[curiouscat]

I am trying to verify my understanding of something:

Suppose I've an equimolar mix of two liquids in an isothermal, const. volume container whose Vap. Pressures at that T are P1 and P2.

I  think this ought to hold, but want to verify my understanding (been a long time since I took that class!):

(1) Pressure exerted if they are miscible P = 0.5 P1 + 0.5 P2

(2)  Pressure exerted if they are immiscible P = P1 + P2

Am I making a blunder?

[Corribus]

If we're assuming an ideal mixture, then (1) is basically Raoult's law.  However for (2)... if they are immiscible liquids, one is going to be sitting on top of the other because the densities will be different.  So how do you have a vapor pressure for the more dense liquid when it essentially has a sealing layer?  Unless you mix it up...

Ah, here you go:

http://www.chemguide.co.uk/physical/phaseeqia/immiscible.html

Helps?

[curiouscat]

If we're assuming an ideal mixture, then (1) is basically Raoult's law. 

Yes, implicitly I was assuming that. Sorry, should have said: Assuming fugacity coefficients and activity coefficients are unity.

However for (2)... if they are immiscible liquids, one is going to be sitting on top of the other because the densities will be different.  So how do you have a vapor pressure for the more dense liquid when it essentially has a sealing layer?  Unless you mix it up...

Ah, yes. Another missing assumption. Stirred it is. (modelling a stirred biphasic reactor essentially)

Helps?

Yep. Needed a confirming voice.

[curiouscat]

As a follow up to that: Very often, the two immiscible phases are themselves having both components and not pure liquids. In that case, would P exerted be the sum of two pressures as calculated in my (1) applied to each phase? (Again assuming ideal mixtures and agitation)

e.g. Say you took an equimolar mix of Dodecane (vap. pr. P2) and Ethanol (vap pr. P1) at 0°C. Per phase diagram below, it splits into:

(Phase A) 30% EtOH 70% Dodecane
(Phase B) 85% EtOH  15% Dodecane

Would total pressure then be ( 0.3 P1 + 0.7 P2 ) + (0.85 P1 + 0.15 P2)


Never saw this worked out like this before so am a bit suspicious of my logic.

Especially, can mixture ideality and immiscibility be invoked simultaneously (need it to derive my expression)?

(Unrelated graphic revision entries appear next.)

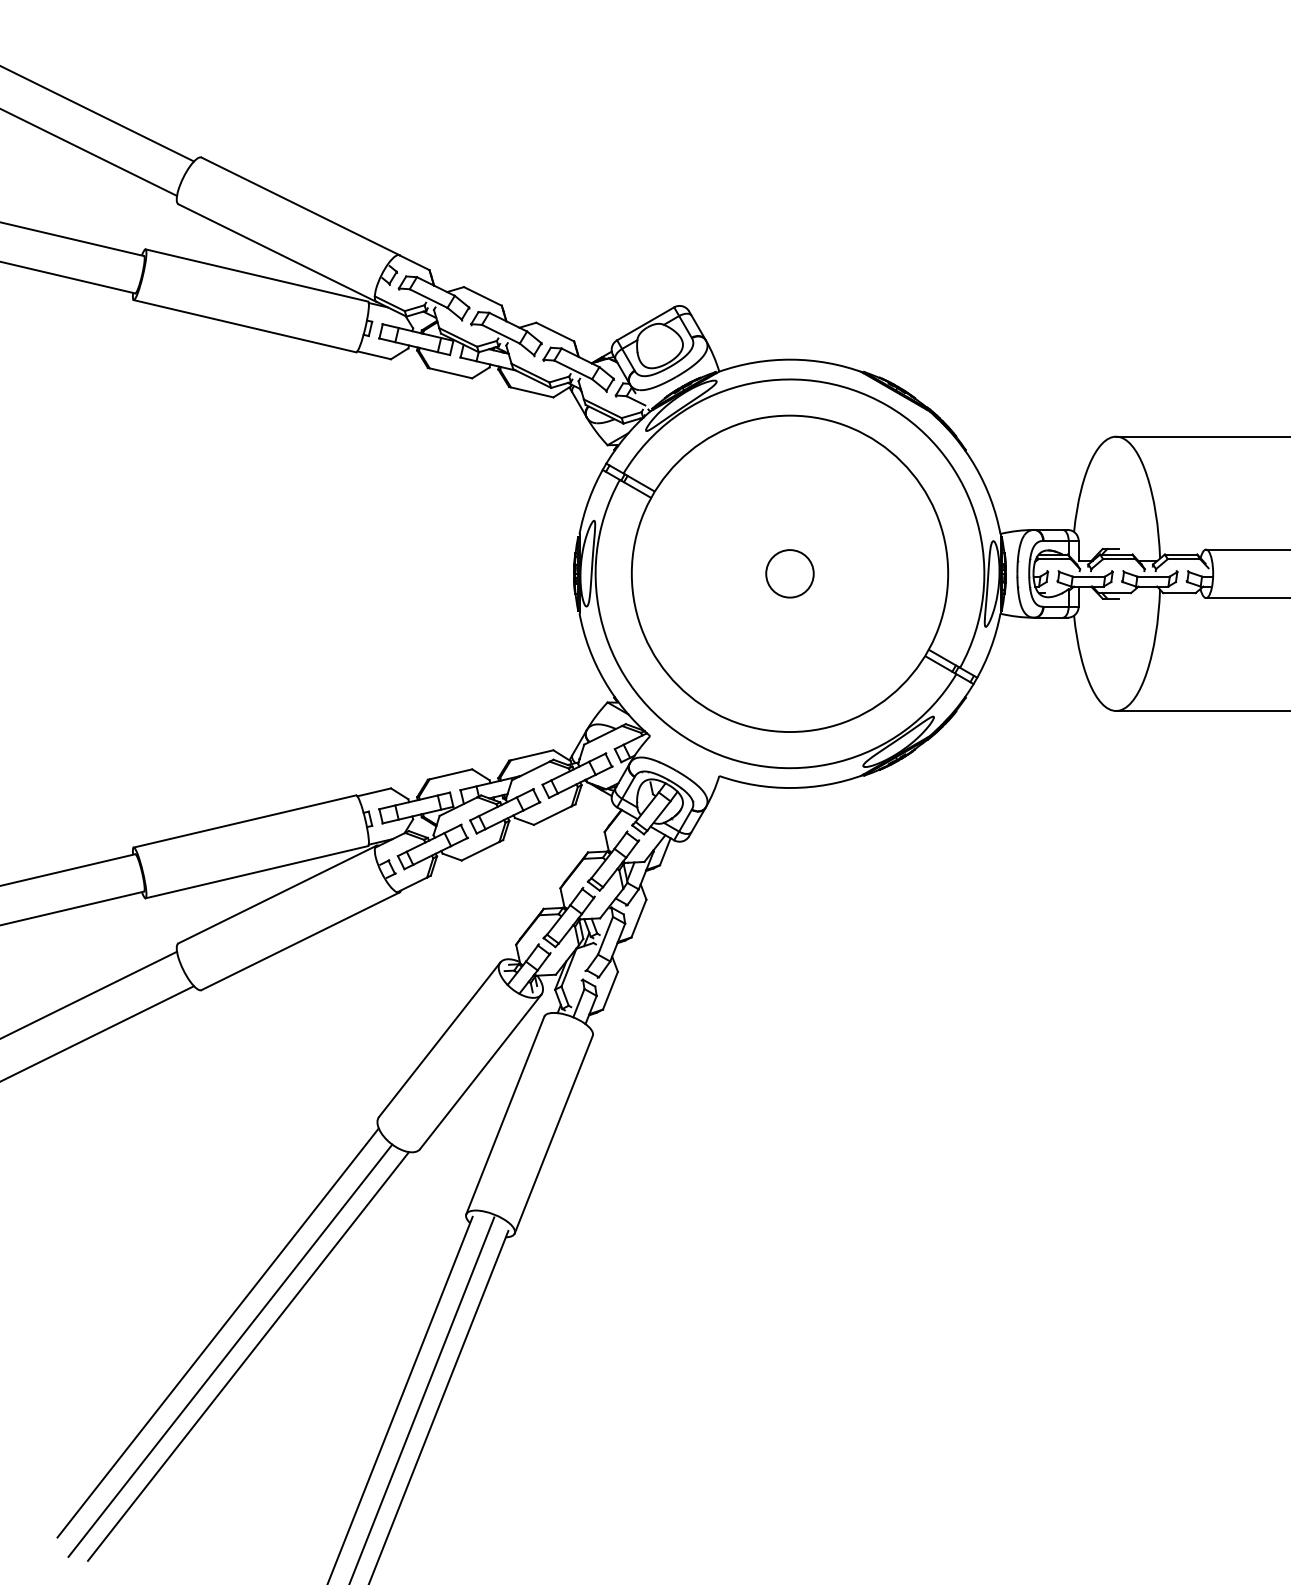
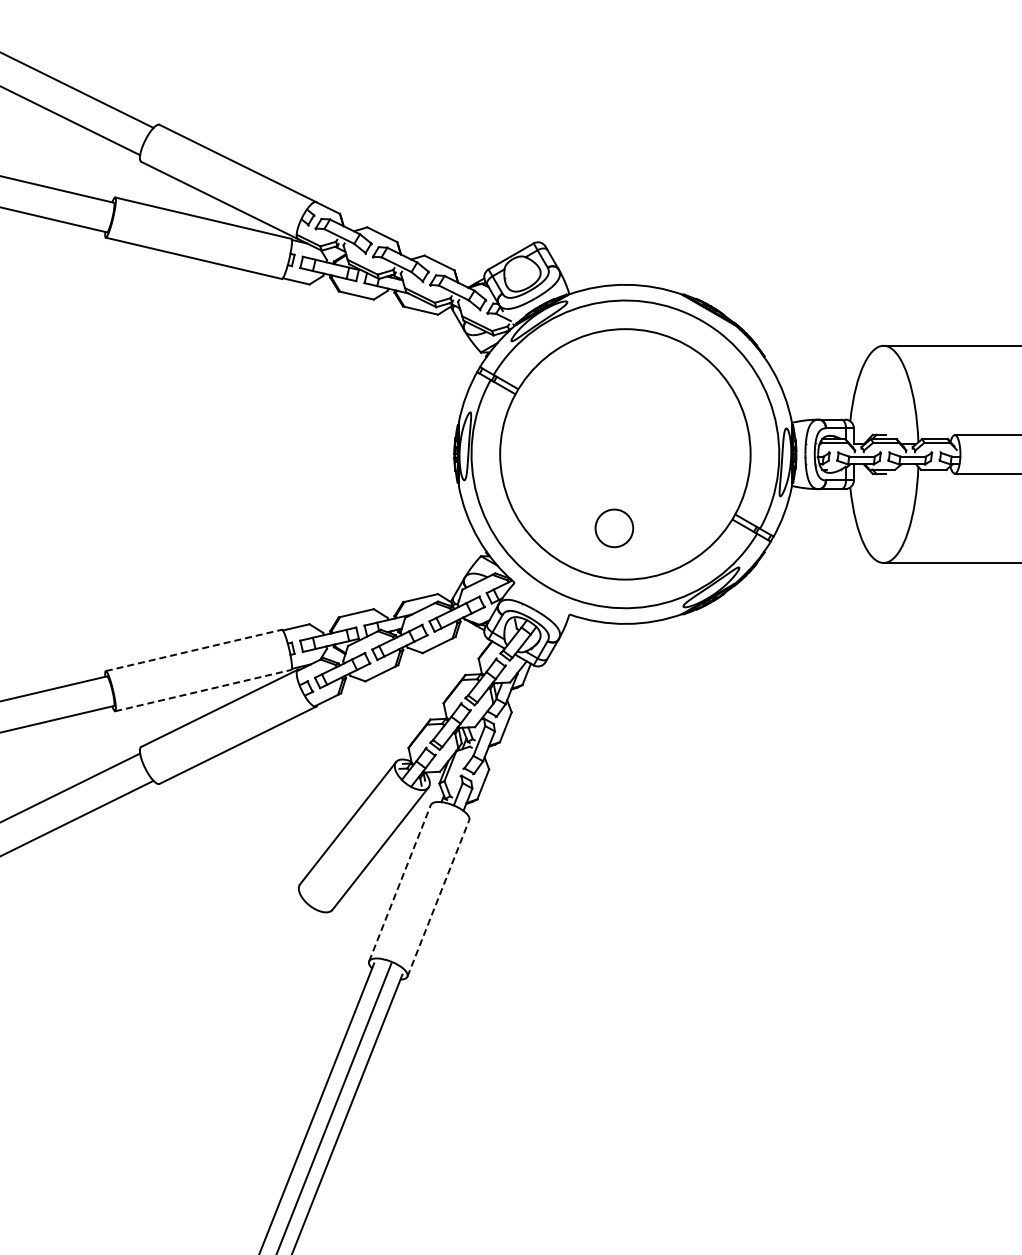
circle: (790, 573) -> (614, 528), moved
line: (245, 821) -> (194, 650), solid -> dashed
line: (257, 872) -> (203, 690), solid -> dashed
line: (505, 1114) -> (400, 882), solid -> dashed
line: (553, 1133) -> (438, 897), solid -> dashed
line: (217, 1333) -> (172, 1055), removed
line: (230, 1350) -> (182, 1069), removed
line: (248, 1355) -> (196, 1073), removed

Or is that simplifying assumption too bizarre.

[Corribus]

Your guess would be my guess.  However in such a case I find it difficult to imagine either phase would be an ideal mixture.  If the two liquids are mostly immiscible, I would think their intermolecular interactions would be on the strong side.

[curiouscat]

Your guess would be my guess.  However in such a case I find it difficult to imagine either phase would be an ideal mixture.  If the two liquids are mostly immiscible, I would think their intermolecular interactions would be on the strong side.

Yes. Agreed.

Do you have any intuition what value these γ might be? Roughly.

It's an interesting problem.

P = ( 0.3 γ1_low  P1 + 0.7 γ2_high  P2 ) + (0.85 γ1_high P1 + 0.15 γ2_low  P2)

It is especially interesting, if these γ values are mostly close to or higher than one. I see an interesting possibility. Which is why the values are interesting.

[Corribus]

No idea.  But I also think that for two immiscible solvents A and B, the amoung of B found in A will be far less than 30%.  I could be wrong, of course.

[curiouscat]

No idea.  But I also think that for two immiscible solvents A and B, the amoung of B found in A will be far less than 30%.  I could be wrong, of course.

Don't know generally what's typical (you might be right about 30% being too high), but for this specific example isn't it 30% correct based on this figure? That's why I used 30%.

I hope I am reading that figure correctly. To me it looks like at 0°C the dodecane rich phase has about 30% ethanol in it.

[Corribus]

I forgot about the figure.  Yes, I agree with you.